На том всё и закончилось. И сам он исчез, вождь развенчанный и многострадальный, и мученика того, столь возбуждённого встречей со святейшим, больше никто в очереди не видал. И узнать о его судьбе было совершенно не у кого.
Всё это я краем слуха подобрала, уже находясь внутри Овала и ожидая своего часа на связь и канал. Оболочки заметно меняли состав: это означало, что какие-то убывали на связь, удачную или нет, никто ничего ни про кого достоверно не знал; другие же текущим порядком заполняли помещение, подменяя собой убывших. Соответственно, менялись и сами разговоры. Через какие двери или проёмы убывали те, кто прошёл попытку, с этой стороны арки тоже не было известно никому — непосредственный выход из Овала просто-напросто отсутствовал, никакой живой цепочки из оболочек с задней стороны холма не обнаруживалось. Судя по всему, по завершении попытки кандидата на связь сразу же вбрасывали в его отделённую от этого места туманность, чтобы лишний раз не дать ему возможности насладить себя красотой непривычного пейзажа и расслабить себе оболочку до непозволительных величин. Впрочем, мне это ещё только предстояло испытать.
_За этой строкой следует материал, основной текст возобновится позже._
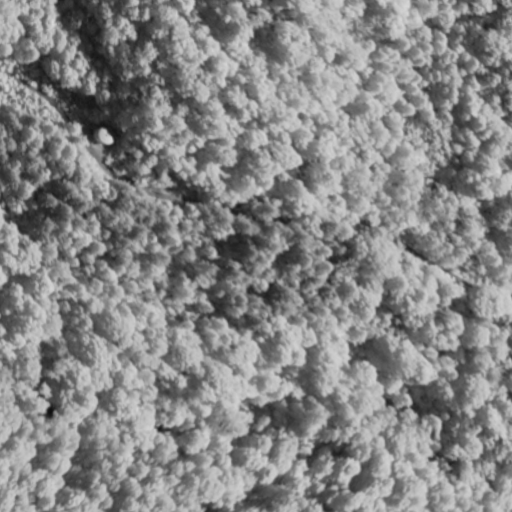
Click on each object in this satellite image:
building: (109, 135)
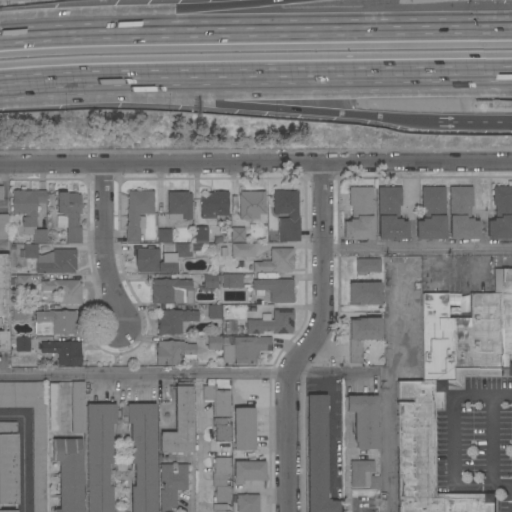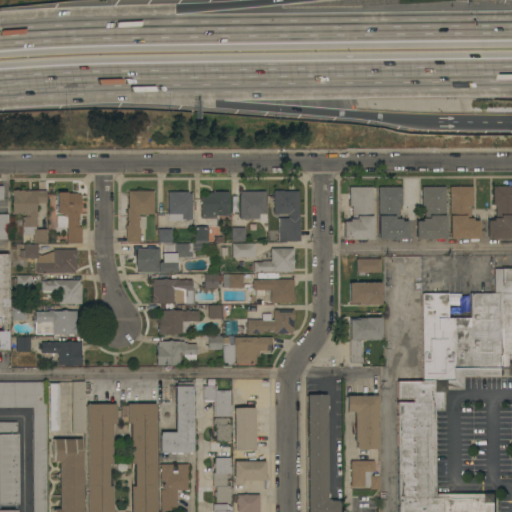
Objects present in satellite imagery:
road: (178, 12)
road: (255, 26)
road: (309, 82)
road: (52, 87)
road: (264, 107)
road: (467, 122)
road: (256, 165)
building: (0, 192)
building: (1, 193)
building: (432, 197)
building: (502, 197)
building: (359, 198)
building: (213, 203)
building: (179, 204)
building: (251, 204)
building: (251, 204)
building: (213, 205)
building: (178, 206)
building: (26, 207)
building: (29, 212)
building: (136, 212)
building: (137, 213)
building: (286, 214)
building: (359, 214)
building: (390, 214)
building: (431, 214)
building: (461, 214)
building: (461, 214)
building: (501, 214)
building: (68, 215)
building: (389, 215)
building: (69, 216)
building: (285, 216)
building: (3, 226)
building: (3, 227)
building: (498, 227)
building: (357, 228)
building: (429, 228)
building: (200, 233)
building: (200, 234)
building: (237, 234)
building: (163, 235)
building: (237, 235)
building: (38, 236)
building: (164, 236)
road: (106, 244)
building: (168, 249)
building: (182, 250)
building: (183, 250)
building: (242, 250)
building: (242, 250)
road: (416, 250)
building: (223, 251)
building: (50, 260)
building: (51, 260)
building: (154, 261)
building: (275, 261)
building: (153, 262)
building: (275, 262)
building: (367, 265)
building: (367, 265)
building: (268, 276)
building: (250, 277)
building: (231, 280)
building: (208, 281)
building: (209, 281)
building: (232, 281)
building: (23, 282)
building: (275, 289)
building: (275, 289)
building: (62, 290)
building: (63, 290)
building: (170, 291)
building: (170, 291)
building: (363, 293)
building: (364, 293)
building: (4, 300)
building: (3, 302)
building: (17, 310)
building: (213, 311)
building: (214, 312)
building: (18, 313)
building: (170, 321)
building: (176, 321)
building: (53, 322)
building: (54, 323)
building: (271, 323)
building: (272, 323)
building: (231, 326)
building: (363, 328)
building: (240, 329)
building: (361, 336)
building: (229, 340)
building: (212, 342)
road: (313, 342)
building: (214, 343)
building: (21, 344)
building: (22, 344)
building: (248, 348)
building: (245, 349)
building: (63, 352)
building: (173, 352)
building: (173, 352)
building: (60, 353)
road: (143, 374)
building: (448, 387)
building: (448, 388)
road: (387, 389)
building: (217, 399)
building: (217, 400)
building: (76, 406)
building: (53, 407)
building: (76, 407)
building: (52, 415)
building: (363, 420)
building: (363, 420)
building: (179, 422)
building: (179, 424)
building: (220, 429)
building: (242, 429)
building: (220, 430)
building: (243, 430)
building: (30, 431)
building: (31, 431)
road: (331, 438)
road: (451, 441)
road: (197, 443)
building: (141, 454)
building: (98, 455)
building: (98, 456)
building: (316, 456)
building: (317, 456)
building: (141, 457)
road: (346, 463)
building: (8, 464)
building: (8, 467)
building: (247, 471)
building: (248, 472)
building: (68, 473)
building: (68, 474)
building: (362, 475)
building: (362, 475)
building: (220, 479)
building: (220, 480)
building: (170, 484)
building: (172, 485)
building: (246, 503)
building: (246, 503)
road: (331, 506)
building: (220, 507)
building: (219, 508)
Именно в тот момент, когда я, уже чуть пообвыкнув, с интересом вглядывалась в лица окружавших меня параллельных и, максимально напрягши слух, пыталась выловить любое полезное слово, всё разом завершилось. Стало темно и абсолютно бесшумно. Было ощущение, что тебя с маху окунули в чёрный вакуум и не ознакомили с его границами. Под сандалиями было нечто твёрдо-мягкое, больше я ничего не ощущала. Кроме разве что… Внезапно я услышала голоса, их было два. И один из них принадлежал моему мужу, Герману Веневцеву. Я машинально задрала край рукава оболочки, чтобы засечь время, глянув на часы. И тут же чертыхнулась, придя в себя. Что-то мешало сосредоточиться, нечто билось и колошматилось изнутри, но это было не сердце, которого просто не могло быть ни по какому. Это же, бьющееся во мне и мечущееся, не могло быть и душой, поскольку душа была сама я, целиком. Наверное, это пульсировала во мне надежда, которую некто Главный и Большой очень ждал от меня, но, должна признаться, подобное умозаключение посетило меня гораздо поздней. Сейчас же, замерев, в полной темноте и невесомости, словно в обесцвеченном мультфильме родом из далёкого сказочного детства, я впитывала в себя звуки родного голоса, принадлежавшего самому близкому мне человеку на земле. На той, не на этой. Я слушала и дрожала всей своей оболочкой.